The non-existence of a professional player development league in the NFL and NBA (D-league notwithstanding) implies that these two leagues have shifted the cost and risk of player development to the NCAA cartel and serves as prima facie evidence that the current compensation for amateur players compensates them for their talent.
The deeper underlying problem of compensation of college athletes is compounded by the fact that the NCAA is only one of several cartels restricting the college football and basketball players labor market.
In the specific case of Jenkins, the NFL and the NBA cartels have both exploited NCAA Power 5 member institutions in the discovery, training and development of FBS and D1 athletes. This undue private benefit for the NFL and NBA cartels could also call into question the tax exempt status of FBS and D1 programs.
A drafted MLB or NHL player has the freedom to choose between a professional path through the minor league player development system or a parallel amateur path through college baseball or hockey. That choice reveals the implicit shadow price for the amateur college path. In the larger scheme of things, that choice is not entirely free however because the entry level salaries in all NA sports leagues are severely restricted because of payroll caps, max salaries and arbitrary service require for free agency.

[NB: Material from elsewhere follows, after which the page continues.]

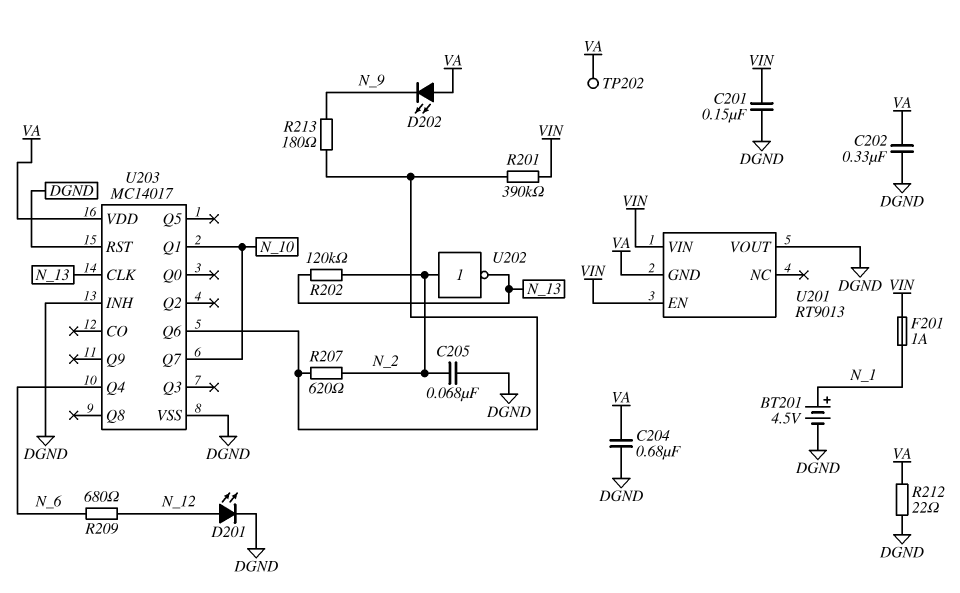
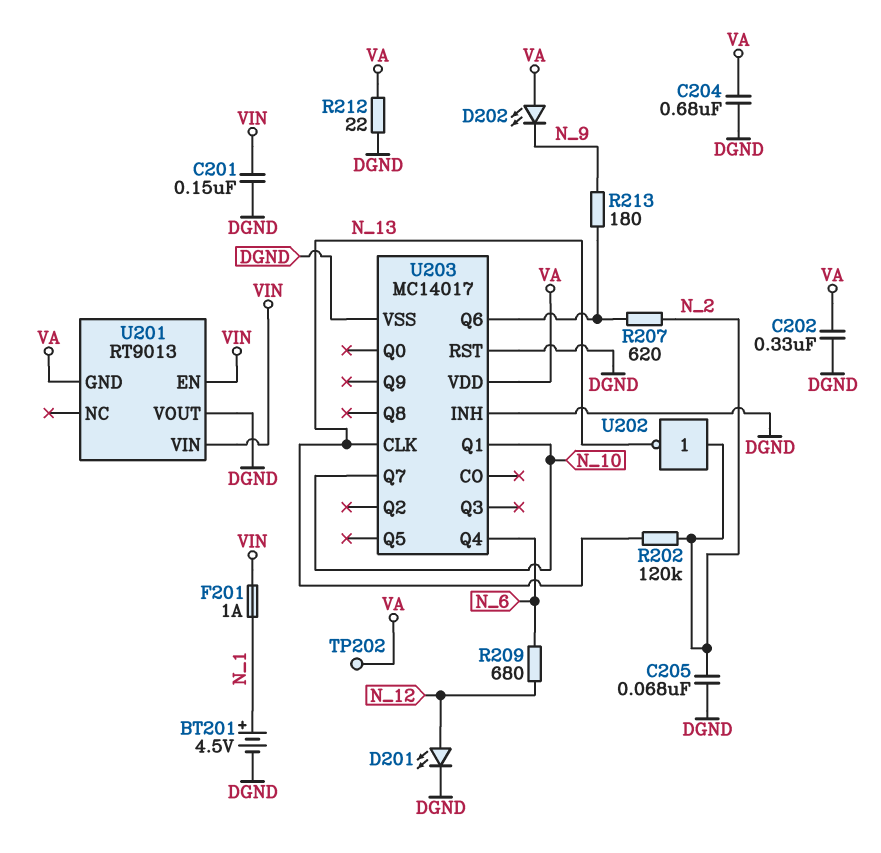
R201: 390k (U203/Q6, VIN) -> none

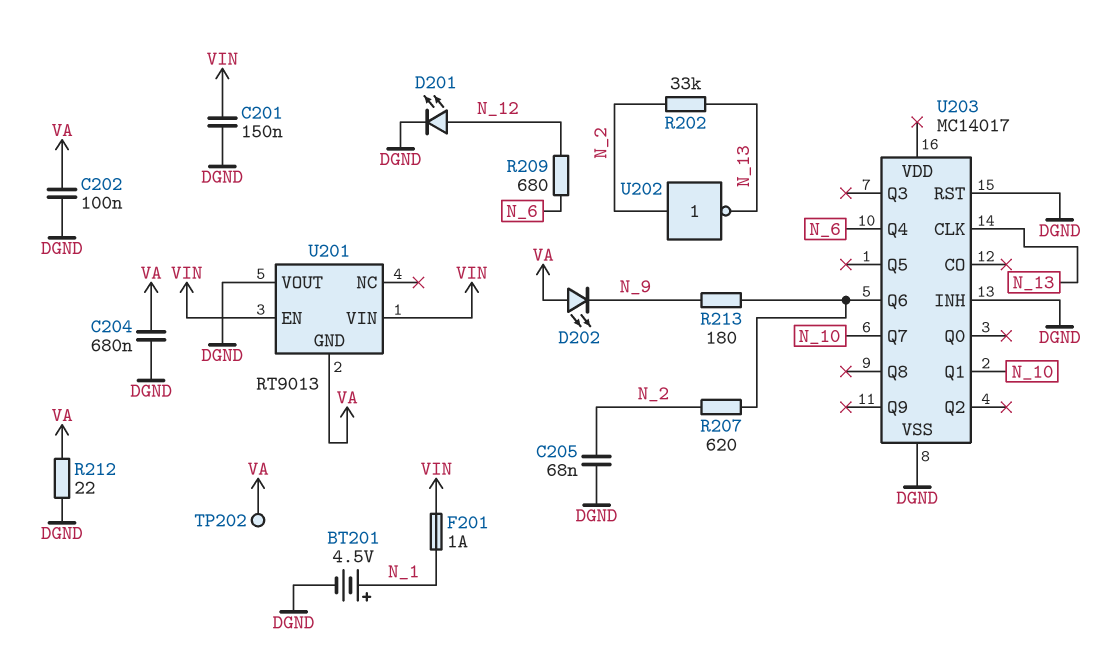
C202: 330nF (DGND, VA) -> 100nF (DGND, VA)
R202: 120k (N_2, N_13) -> 33k (N_2, N_13)
U203 pin VDD: VA -> none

When compared to amateur baseball and hockey players the shadow path option is not available to NCAA FBS football or D1 basketball players because of the age eligibility restrictions both leagues place on their respective amateur drafts.
The pro-competitive solution for exploitation of amateur college athletes is two-fold and it has nothing to do with paying all amateur college athletes. This first part of the solution is obviously for all professional leagues to relax or eliminate age eligibility requirements and allow amateur college athletes the freedom to choose their respective paths toward the professionalization of their talents. The players then have a free choice that ultimately reveals their true valuation of amateur college athletics.

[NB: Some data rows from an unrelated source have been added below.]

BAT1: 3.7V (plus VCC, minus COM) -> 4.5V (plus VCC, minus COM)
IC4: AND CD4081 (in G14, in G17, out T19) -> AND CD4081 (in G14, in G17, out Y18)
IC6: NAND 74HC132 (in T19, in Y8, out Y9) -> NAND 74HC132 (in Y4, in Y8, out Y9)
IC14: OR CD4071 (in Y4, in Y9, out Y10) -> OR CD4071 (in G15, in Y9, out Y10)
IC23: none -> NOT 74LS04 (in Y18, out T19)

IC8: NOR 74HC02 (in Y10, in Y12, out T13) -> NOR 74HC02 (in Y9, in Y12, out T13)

The second and not so obvious part of the free market pay for play solution is for professional sport leagues to remove artificial and arbitrary seniority requirements for free agent eligibility that now currently segment the labor market for professional talent regardless of age or experience.

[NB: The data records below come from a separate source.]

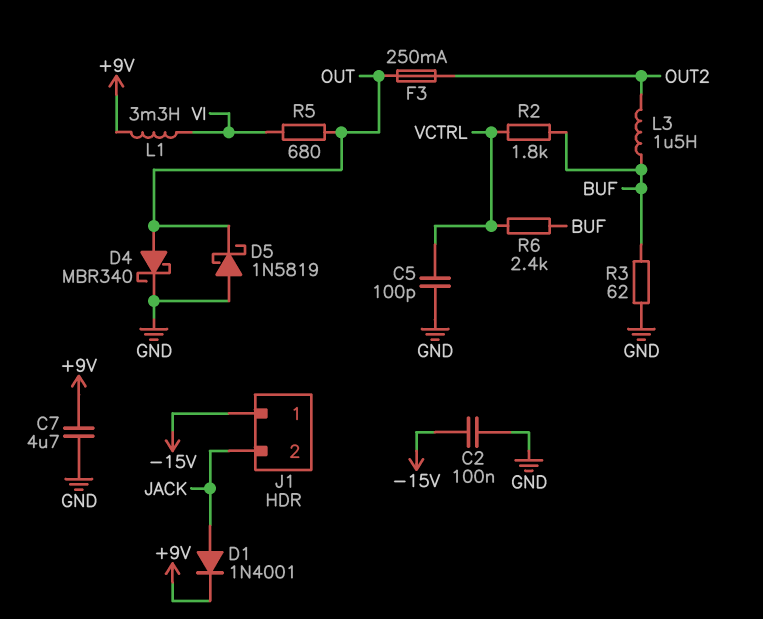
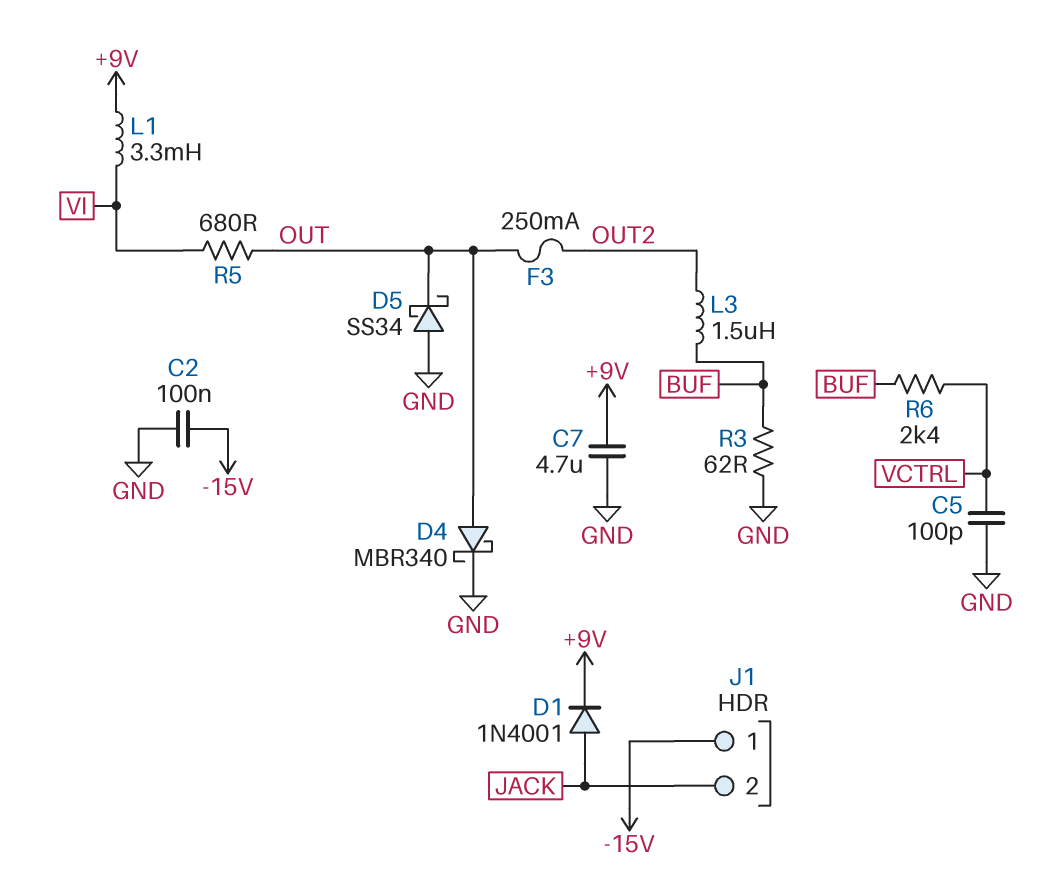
D5: schottky 1N5819 (A GND, K OUT) -> schottky SS34 (A GND, K OUT)
R2: 1.8k (BUF, VCTRL) -> none

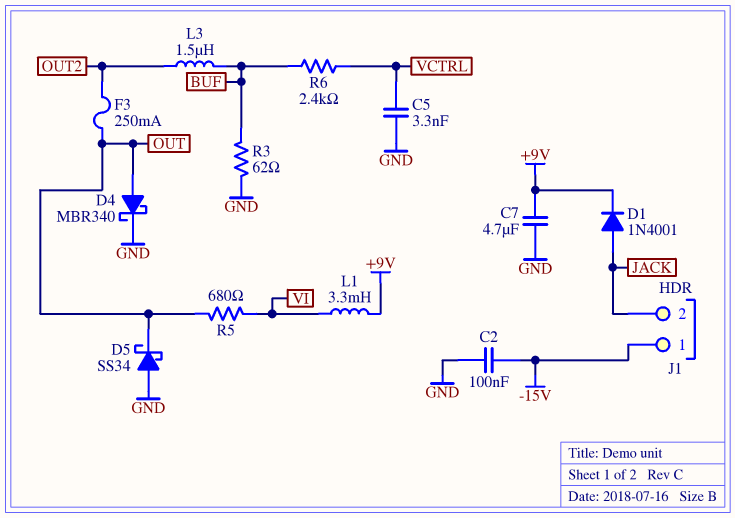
C5: 100pF (GND, VCTRL) -> 3.3nF (GND, VCTRL)

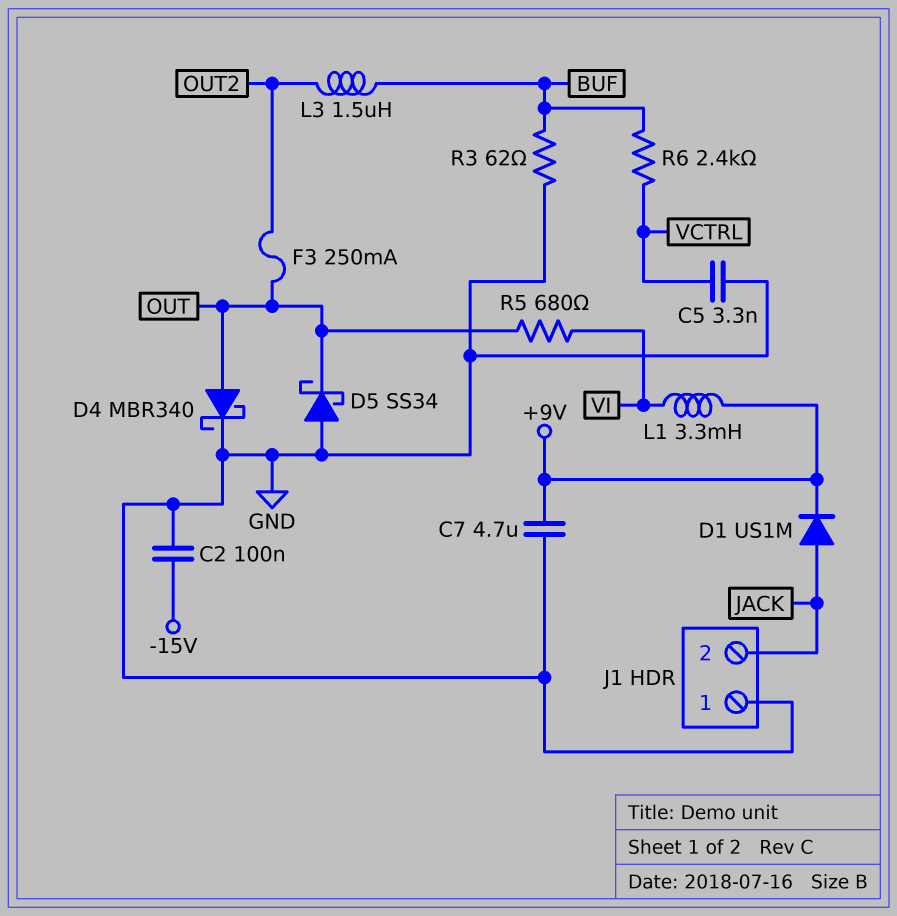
D1: diode 1N4001 (A JACK, K +9V) -> diode US1M (A JACK, K +9V)
J1 pin 1: -15V -> GND

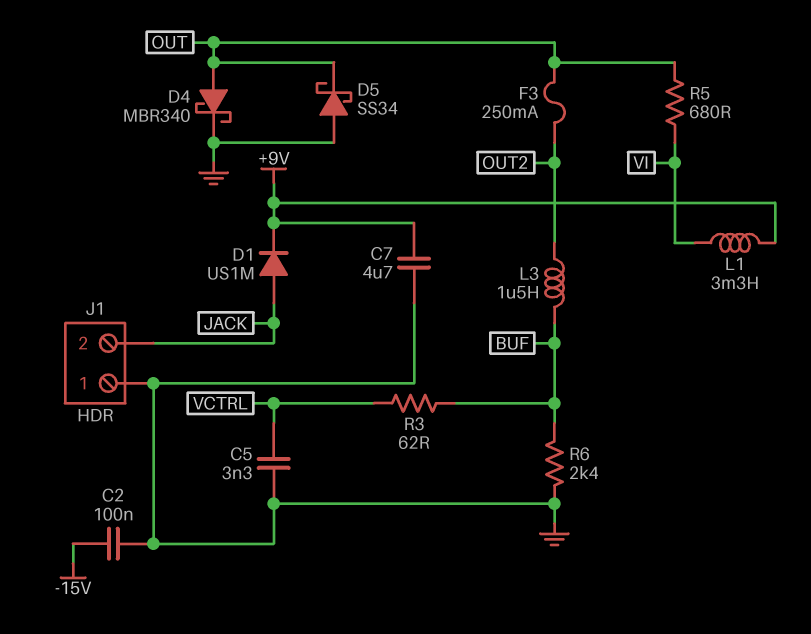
R3: 62 (BUF, GND) -> 62 (BUF, VCTRL)
R6: 2.4k (BUF, VCTRL) -> 2.4k (BUF, GND)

This improves the accuracy of the shadow price signal that is being sent by the parallel professional alternative. Current professional players in the lower seniority segments or “protected” tiers of the labor markets are being paid a fraction of the value of their production.
MLB and NHL can rightfully claim that some underpayment of players at the entry level is necessary to recover their player development expenses, but the NFL and NBA do not have that justification…and it’s not even close.
The legal problem to the economic market solution is that the amateur age eligibility requirements for league entry and restraints for free agency have been decided arbitrarily in a collective bargaining process and are therefore not subject to remedy in civil court.
Ironically the ultimate economic freedom solution to the exploitation of amateur college athletes is to hold the professional NFL and NBA cartels and the veteran NFLPA and NBPA players accountable for their direct exploitation of their own lower tier professional athletes as well as the indirect exploitation of amateur college athletics.